The chess program, called Maia, observes moves made by human players in order to predict their moves, including mistakes. This is far from other existing AI chess programs which are often designed to pose challenges to players.

Lead researcher and Cornell University professor Jon Kleinberg is optimistic that this system can help artificial intelligence understand human fallibility. With this, Maia has the potential to teach, assist, or negotiate with humans.

Artificial Intelligence Chess Program

When it comes to applying this system, Kleinberg says that health care is one industry that can benefit from this. It can be used in training doctors to read medical images generated by the AI in order to catch errors.

According to Kleinberg, “One way to do this is to take problems in which human doctors form diagnoses based on medical images, and to look for images on which the system predicts a high level of disagreement among them.”

Chess has been a preferred model for AI because it has been the subject of numerous research. Moreover, it is one of the first fields in which AI has trumped humans. In fact, some chess AIs have made moves that can beat humans.

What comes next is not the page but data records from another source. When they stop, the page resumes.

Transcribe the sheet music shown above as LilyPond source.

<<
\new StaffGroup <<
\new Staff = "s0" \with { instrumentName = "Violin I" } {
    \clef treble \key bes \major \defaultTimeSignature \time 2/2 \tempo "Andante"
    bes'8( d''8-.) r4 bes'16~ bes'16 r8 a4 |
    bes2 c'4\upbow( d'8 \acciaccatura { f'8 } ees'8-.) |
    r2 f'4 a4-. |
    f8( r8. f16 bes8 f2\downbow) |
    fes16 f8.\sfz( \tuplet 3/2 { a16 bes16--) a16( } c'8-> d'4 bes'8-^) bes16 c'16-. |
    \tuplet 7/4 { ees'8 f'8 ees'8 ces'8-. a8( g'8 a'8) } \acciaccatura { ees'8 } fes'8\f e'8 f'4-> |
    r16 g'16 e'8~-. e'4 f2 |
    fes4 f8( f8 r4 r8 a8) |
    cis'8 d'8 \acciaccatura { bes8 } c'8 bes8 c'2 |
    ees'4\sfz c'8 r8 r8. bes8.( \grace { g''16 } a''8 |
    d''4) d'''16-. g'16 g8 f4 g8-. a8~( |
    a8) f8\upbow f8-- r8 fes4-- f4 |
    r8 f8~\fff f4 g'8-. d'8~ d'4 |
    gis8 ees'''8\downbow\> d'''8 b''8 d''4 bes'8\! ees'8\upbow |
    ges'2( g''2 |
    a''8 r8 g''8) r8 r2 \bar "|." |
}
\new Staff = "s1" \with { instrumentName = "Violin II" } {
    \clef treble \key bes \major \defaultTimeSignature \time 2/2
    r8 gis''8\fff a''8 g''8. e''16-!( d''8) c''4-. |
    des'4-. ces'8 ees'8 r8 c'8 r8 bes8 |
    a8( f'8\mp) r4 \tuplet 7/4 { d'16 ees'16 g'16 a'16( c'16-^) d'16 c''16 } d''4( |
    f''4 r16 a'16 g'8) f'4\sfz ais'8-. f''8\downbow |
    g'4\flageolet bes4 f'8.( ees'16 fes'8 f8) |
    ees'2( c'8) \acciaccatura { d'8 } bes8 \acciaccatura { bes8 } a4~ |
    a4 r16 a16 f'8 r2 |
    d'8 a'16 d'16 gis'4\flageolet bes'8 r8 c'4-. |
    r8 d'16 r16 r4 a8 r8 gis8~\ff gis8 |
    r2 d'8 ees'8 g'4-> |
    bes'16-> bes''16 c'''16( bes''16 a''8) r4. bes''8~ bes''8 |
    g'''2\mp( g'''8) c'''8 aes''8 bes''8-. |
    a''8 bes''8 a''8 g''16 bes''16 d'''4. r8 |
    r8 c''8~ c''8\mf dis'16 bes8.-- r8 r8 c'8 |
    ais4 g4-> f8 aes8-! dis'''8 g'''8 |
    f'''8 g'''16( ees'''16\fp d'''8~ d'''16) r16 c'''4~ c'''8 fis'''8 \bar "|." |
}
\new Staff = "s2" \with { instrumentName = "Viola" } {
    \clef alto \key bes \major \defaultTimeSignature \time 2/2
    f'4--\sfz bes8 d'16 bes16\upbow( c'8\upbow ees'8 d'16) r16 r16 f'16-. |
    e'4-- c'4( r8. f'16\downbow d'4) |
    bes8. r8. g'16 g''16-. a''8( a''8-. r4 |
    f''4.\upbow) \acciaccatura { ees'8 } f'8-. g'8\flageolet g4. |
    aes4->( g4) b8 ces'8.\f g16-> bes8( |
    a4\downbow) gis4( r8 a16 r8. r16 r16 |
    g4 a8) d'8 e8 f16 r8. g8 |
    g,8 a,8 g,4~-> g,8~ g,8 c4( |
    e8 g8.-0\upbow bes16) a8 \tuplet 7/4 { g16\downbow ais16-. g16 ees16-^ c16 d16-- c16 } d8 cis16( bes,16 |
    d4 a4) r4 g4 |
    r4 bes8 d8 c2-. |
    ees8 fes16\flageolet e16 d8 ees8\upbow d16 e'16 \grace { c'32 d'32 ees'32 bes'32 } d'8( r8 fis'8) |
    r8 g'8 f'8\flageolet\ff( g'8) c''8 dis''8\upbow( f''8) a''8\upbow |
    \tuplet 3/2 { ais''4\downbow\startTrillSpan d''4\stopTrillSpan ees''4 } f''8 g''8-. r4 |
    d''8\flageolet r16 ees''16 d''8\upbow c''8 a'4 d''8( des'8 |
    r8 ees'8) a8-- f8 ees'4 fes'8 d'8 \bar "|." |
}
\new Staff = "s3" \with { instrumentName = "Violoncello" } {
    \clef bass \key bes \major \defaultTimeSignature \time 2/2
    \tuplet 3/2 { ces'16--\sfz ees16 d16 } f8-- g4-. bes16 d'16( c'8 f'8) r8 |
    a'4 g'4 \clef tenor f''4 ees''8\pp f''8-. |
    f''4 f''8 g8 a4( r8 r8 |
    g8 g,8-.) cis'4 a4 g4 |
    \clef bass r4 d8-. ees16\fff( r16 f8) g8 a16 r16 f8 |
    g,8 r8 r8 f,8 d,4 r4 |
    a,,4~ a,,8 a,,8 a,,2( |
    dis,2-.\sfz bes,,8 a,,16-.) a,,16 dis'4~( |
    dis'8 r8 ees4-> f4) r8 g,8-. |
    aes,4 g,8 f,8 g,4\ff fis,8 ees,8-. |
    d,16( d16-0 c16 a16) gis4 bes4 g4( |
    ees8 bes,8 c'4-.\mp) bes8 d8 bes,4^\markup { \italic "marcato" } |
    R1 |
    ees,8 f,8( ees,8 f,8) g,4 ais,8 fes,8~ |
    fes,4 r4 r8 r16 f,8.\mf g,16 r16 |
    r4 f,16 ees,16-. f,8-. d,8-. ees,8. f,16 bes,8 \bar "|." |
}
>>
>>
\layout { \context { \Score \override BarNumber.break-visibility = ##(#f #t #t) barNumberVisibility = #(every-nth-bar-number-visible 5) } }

This gives the system an opportunity to learn how humans play the game and how to do it expertly.

The development of Maia can make chess programs more dynamic as it is able not only to look for the best moves but also to predict mistakes that could be made by its opponents, giving it the benefit of both sides.

British Grandmaster Matthew Sadler said, “Just imagine you’re preparing for the world championship game against Magnus Carlsen, and you have an engine that plays just like Magnus.”

Sadler is optimistic that this engine can be a great way to train and practice, especially as it can enhance AI abilities to mimic specific players. Moreover, players are not faced with an overpowered system that gives them no chance to win, but one that plays more like a human.

Maia was developed from adapted codes from Leela Zero, which is an Alpha Zero source clone by Alphabet subsidiary DeepMind. It was fed data from LiChess, a popular chess server.

This is not the first time that researchers were able to create AI systems that predict human errors with the development of CSIRO’s Data61.